━━━━━ Listed entries ━━━━━

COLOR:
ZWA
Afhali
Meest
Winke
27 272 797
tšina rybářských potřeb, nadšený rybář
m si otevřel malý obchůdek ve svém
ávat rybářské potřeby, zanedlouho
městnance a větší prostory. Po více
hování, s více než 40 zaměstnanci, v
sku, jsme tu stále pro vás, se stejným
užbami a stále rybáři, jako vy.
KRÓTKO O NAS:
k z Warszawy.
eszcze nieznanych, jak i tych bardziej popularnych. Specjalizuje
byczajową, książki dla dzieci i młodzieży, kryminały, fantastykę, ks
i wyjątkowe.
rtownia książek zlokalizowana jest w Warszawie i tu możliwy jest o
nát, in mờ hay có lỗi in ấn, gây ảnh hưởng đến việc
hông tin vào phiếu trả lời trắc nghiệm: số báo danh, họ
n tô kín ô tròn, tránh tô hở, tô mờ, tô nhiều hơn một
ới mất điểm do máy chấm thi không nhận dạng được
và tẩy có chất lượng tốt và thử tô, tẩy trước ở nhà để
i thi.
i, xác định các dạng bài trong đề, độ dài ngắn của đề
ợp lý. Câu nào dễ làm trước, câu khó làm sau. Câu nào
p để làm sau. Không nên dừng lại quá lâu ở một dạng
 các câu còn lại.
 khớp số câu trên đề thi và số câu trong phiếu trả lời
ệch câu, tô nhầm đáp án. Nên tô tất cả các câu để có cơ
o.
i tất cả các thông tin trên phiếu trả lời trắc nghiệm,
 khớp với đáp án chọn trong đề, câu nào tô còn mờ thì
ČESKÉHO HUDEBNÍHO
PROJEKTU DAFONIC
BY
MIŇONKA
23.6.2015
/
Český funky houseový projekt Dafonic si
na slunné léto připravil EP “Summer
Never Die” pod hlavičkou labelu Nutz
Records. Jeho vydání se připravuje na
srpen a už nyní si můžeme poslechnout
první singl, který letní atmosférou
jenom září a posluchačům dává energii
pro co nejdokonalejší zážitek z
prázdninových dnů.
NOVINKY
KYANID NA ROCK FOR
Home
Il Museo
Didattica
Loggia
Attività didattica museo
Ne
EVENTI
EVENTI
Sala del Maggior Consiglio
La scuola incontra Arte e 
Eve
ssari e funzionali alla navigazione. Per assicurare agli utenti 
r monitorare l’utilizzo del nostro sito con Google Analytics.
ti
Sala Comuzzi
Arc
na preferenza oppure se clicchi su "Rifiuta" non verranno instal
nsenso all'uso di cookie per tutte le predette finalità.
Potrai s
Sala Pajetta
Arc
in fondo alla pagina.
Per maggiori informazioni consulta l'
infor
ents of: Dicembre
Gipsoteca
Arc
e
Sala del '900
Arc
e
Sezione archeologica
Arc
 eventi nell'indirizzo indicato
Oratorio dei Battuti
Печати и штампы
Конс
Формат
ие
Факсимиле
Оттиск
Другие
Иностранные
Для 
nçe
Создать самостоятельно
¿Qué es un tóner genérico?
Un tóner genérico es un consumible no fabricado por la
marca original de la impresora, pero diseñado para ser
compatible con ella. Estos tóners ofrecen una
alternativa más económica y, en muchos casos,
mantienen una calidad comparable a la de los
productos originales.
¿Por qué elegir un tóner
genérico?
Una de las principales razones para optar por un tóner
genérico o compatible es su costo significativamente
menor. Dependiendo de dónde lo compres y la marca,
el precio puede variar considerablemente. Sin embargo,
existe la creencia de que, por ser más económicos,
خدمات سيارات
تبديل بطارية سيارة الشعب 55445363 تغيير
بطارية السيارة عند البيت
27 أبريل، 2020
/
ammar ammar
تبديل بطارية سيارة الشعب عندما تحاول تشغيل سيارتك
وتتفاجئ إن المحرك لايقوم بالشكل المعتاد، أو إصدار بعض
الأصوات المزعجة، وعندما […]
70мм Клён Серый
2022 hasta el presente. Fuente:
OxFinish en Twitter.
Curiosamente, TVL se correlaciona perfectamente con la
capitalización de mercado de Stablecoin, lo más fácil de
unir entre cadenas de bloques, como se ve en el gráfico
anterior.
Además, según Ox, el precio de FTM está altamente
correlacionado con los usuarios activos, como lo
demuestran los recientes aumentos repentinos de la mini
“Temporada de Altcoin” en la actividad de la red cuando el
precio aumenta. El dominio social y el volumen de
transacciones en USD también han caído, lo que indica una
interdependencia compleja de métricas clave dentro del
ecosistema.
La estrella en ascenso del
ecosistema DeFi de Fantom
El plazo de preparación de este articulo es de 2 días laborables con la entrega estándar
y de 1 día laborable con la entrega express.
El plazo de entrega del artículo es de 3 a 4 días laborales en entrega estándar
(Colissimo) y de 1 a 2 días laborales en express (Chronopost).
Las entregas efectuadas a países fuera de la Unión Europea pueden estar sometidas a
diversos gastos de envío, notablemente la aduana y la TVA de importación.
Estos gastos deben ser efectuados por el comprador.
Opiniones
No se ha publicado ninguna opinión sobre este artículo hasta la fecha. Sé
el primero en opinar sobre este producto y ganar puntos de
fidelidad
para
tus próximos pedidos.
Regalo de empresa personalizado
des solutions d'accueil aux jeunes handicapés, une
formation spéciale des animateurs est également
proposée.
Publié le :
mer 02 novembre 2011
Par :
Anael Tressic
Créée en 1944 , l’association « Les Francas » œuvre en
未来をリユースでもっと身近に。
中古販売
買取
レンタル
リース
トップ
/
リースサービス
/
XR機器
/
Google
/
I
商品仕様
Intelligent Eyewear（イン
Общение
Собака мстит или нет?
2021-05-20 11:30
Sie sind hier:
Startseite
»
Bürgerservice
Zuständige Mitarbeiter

━━━━━

# Assigned task:
Render every line of text in the rows above as a Markdown table with two columns, No. and Line. Number the lines in order and omit any blank lines.

# Finished task:
| No. | Line |
|---|---|
| 1 | COLOR: |
| 2 | ZWA |
| 3 | Afhali |
| 4 | Meest |
| 5 | Winke |
| 6 | 27 272 797 |
| 7 | tšina rybářských potřeb, nadšený rybář |
| 8 | m si otevřel malý obchůdek ve svém |
| 9 | ávat rybářské potřeby, zanedlouho |
| 10 | městnance a větší prostory. Po více |
| 11 | hování, s více než 40 zaměstnanci, v |
| 12 | sku, jsme tu stále pro vás, se stejným |
| 13 | užbami a stále rybáři, jako vy. |
| 14 | KRÓTKO O NAS: |
| 15 | k z Warszawy. |
| 16 | eszcze nieznanych, jak i tych bardziej popularnych. Specjalizuje |
| 17 | byczajową, książki dla dzieci i młodzieży, kryminały, fantastykę, ks |
| 18 | i wyjątkowe. |
| 19 | rtownia książek zlokalizowana jest w Warszawie i tu możliwy jest o |
| 20 | nát, in mờ hay có lỗi in ấn, gây ảnh hưởng đến việc |
| 21 | hông tin vào phiếu trả lời trắc nghiệm: số báo danh, họ |
| 22 | n tô kín ô tròn, tránh tô hở, tô mờ, tô nhiều hơn một |
| 23 | ới mất điểm do máy chấm thi không nhận dạng được |
| 24 | và tẩy có chất lượng tốt và thử tô, tẩy trước ở nhà để |
| 25 | i thi. |
| 26 | i, xác định các dạng bài trong đề, độ dài ngắn của đề |
| 27 | ợp lý. Câu nào dễ làm trước, câu khó làm sau. Câu nào |
| 28 | p để làm sau. Không nên dừng lại quá lâu ở một dạng |
| 29 |  các câu còn lại. |
| 30 |  khớp số câu trên đề thi và số câu trong phiếu trả lời |
| 31 | ệch câu, tô nhầm đáp án. Nên tô tất cả các câu để có cơ |
| 32 | o. |
| 33 | i tất cả các thông tin trên phiếu trả lời trắc nghiệm, |
| 34 |  khớp với đáp án chọn trong đề, câu nào tô còn mờ thì |
| 35 | ČESKÉHO HUDEBNÍHO |
| 36 | PROJEKTU DAFONIC |
| 37 | BY |
| 38 | MIŇONKA |
| 39 | 23.6.2015 |
| 40 | / |
| 41 | Český funky houseový projekt Dafonic si |
| 42 | na slunné léto připravil EP “Summer |
| 43 | Never Die” pod hlavičkou labelu Nutz |
| 44 | Records. Jeho vydání se připravuje na |
| 45 | srpen a už nyní si můžeme poslechnout |
| 46 | první singl, který letní atmosférou |
| 47 | jenom září a posluchačům dává energii |
| 48 | pro co nejdokonalejší zážitek z |
| 49 | prázdninových dnů. |
| 50 | NOVINKY |
| 51 | KYANID NA ROCK FOR |
| 52 | Home |
| 53 | Il Museo |
| 54 | Didattica |
| 55 | Loggia |
| 56 | Attività didattica museo |
| 57 | Ne |
| 58 | EVENTI |
| 59 | EVENTI |
| 60 | Sala del Maggior Consiglio |
| 61 | La scuola incontra Arte e  |
| 62 | Eve |
| 63 | ssari e funzionali alla navigazione. Per assicurare agli utenti  |
| 64 | r monitorare l’utilizzo del nostro sito con Google Analytics. |
| 65 | ti |
| 66 | Sala Comuzzi |
| 67 | Arc |
| 68 | na preferenza oppure se clicchi su "Rifiuta" non verranno instal |
| 69 | nsenso all'uso di cookie per tutte le predette finalità. |
| 70 | Potrai s |
| 71 | Sala Pajetta |
| 72 | Arc |
| 73 | in fondo alla pagina. |
| 74 | Per maggiori informazioni consulta l' |
| 75 | infor |
| 76 | ents of: Dicembre |
| 77 | Gipsoteca |
| 78 | Arc |
| 79 | e |
| 80 | Sala del '900 |
| 81 | Arc |
| 82 | e |
| 83 | Sezione archeologica |
| 84 | Arc |
| 85 |  eventi nell'indirizzo indicato |
| 86 | Oratorio dei Battuti |
| 87 | Печати и штампы |
| 88 | Конс |
| 89 | Формат |
| 90 | ие |
| 91 | Факсимиле |
| 92 | Оттиск |
| 93 | Другие |
| 94 | Иностранные |
| 95 | Для  |
| 96 | nçe |
| 97 | Создать самостоятельно |
| 98 | ¿Qué es un tóner genérico? |
| 99 | Un tóner genérico es un consumible no fabricado por la |
| 100 | marca original de la impresora, pero diseñado para ser |
| 101 | compatible con ella. Estos tóners ofrecen una |
| 102 | alternativa más económica y, en muchos casos, |
| 103 | mantienen una calidad comparable a la de los |
| 104 | productos originales. |
| 105 | ¿Por qué elegir un tóner |
| 106 | genérico? |
| 107 | Una de las principales razones para optar por un tóner |
| 108 | genérico o compatible es su costo significativamente |
| 109 | menor. Dependiendo de dónde lo compres y la marca, |
| 110 | el precio puede variar considerablemente. Sin embargo, |
| 111 | existe la creencia de que, por ser más económicos, |
| 112 | خدمات سيارات |
| 113 | تبديل بطارية سيارة الشعب 55445363 تغيير |
| 114 | بطارية السيارة عند البيت |
| 115 | 27 أبريل، 2020 |
| 116 | / |
| 117 | ammar ammar |
| 118 | تبديل بطارية سيارة الشعب عندما تحاول تشغيل سيارتك |
| 119 | وتتفاجئ إن المحرك لايقوم بالشكل المعتاد، أو إصدار بعض |
| 120 | الأصوات المزعجة، وعندما […] |
| 121 | 70мм Клён Серый |
| 122 | 2022 hasta el presente. Fuente: |
| 123 | OxFinish en Twitter. |
| 124 | Curiosamente, TVL se correlaciona perfectamente con la |
| 125 | capitalización de mercado de Stablecoin, lo más fácil de |
| 126 | unir entre cadenas de bloques, como se ve en el gráfico |
| 127 | anterior. |
| 128 | Además, según Ox, el precio de FTM está altamente |
| 129 | correlacionado con los usuarios activos, como lo |
| 130 | demuestran los recientes aumentos repentinos de la mini |
| 131 | “Temporada de Altcoin” en la actividad de la red cuando el |
| 132 | precio aumenta. El dominio social y el volumen de |
| 133 | transacciones en USD también han caído, lo que indica una |
| 134 | interdependencia compleja de métricas clave dentro del |
| 135 | ecosistema. |
| 136 | La estrella en ascenso del |
| 137 | ecosistema DeFi de Fantom |
| 138 | El plazo de preparación de este articulo es de 2 días laborables con la entrega estándar |
| 139 | y de 1 día laborable con la entrega express. |
| 140 | El plazo de entrega del artículo es de 3 a 4 días laborales en entrega estándar |
| 141 | (Colissimo) y de 1 a 2 días laborales en express (Chronopost). |
| 142 | Las entregas efectuadas a países fuera de la Unión Europea pueden estar sometidas a |
| 143 | diversos gastos de envío, notablemente la aduana y la TVA de importación. |
| 144 | Estos gastos deben ser efectuados por el comprador. |
| 145 | Opiniones |
| 146 | No se ha publicado ninguna opinión sobre este artículo hasta la fecha. Sé |
| 147 | el primero en opinar sobre este producto y ganar puntos de |
| 148 | fidelidad |
| 149 | para |
| 150 | tus próximos pedidos. |
| 151 | Regalo de empresa personalizado |
| 152 | des solutions d'accueil aux jeunes handicapés, une |
| 153 | formation spéciale des animateurs est également |
| 154 | proposée. |
| 155 | Publié le : |
| 156 | mer 02 novembre 2011 |
| 157 | Par : |
| 158 | Anael Tressic |
| 159 | Créée en 1944 , l’association « Les Francas » œuvre en |
| 160 | 未来をリユースでもっと身近に。 |
| 161 | 中古販売 |
| 162 | 買取 |
| 163 | レンタル |
| 164 | リース |
| 165 | トップ |
| 166 | / |
| 167 | リースサービス |
| 168 | / |
| 169 | XR機器 |
| 170 | / |
| 171 | Google |
| 172 | / |
| 173 | I |
| 174 | 商品仕様 |
| 175 | Intelligent Eyewear（イン |
| 176 | Общение |
| 177 | Собака мстит или нет? |
| 178 | 2021-05-20 11:30 |
| 179 | Sie sind hier: |
| 180 | Startseite |
| 181 | » |
| 182 | Bürgerservice |
| 183 | Zuständige Mitarbeiter |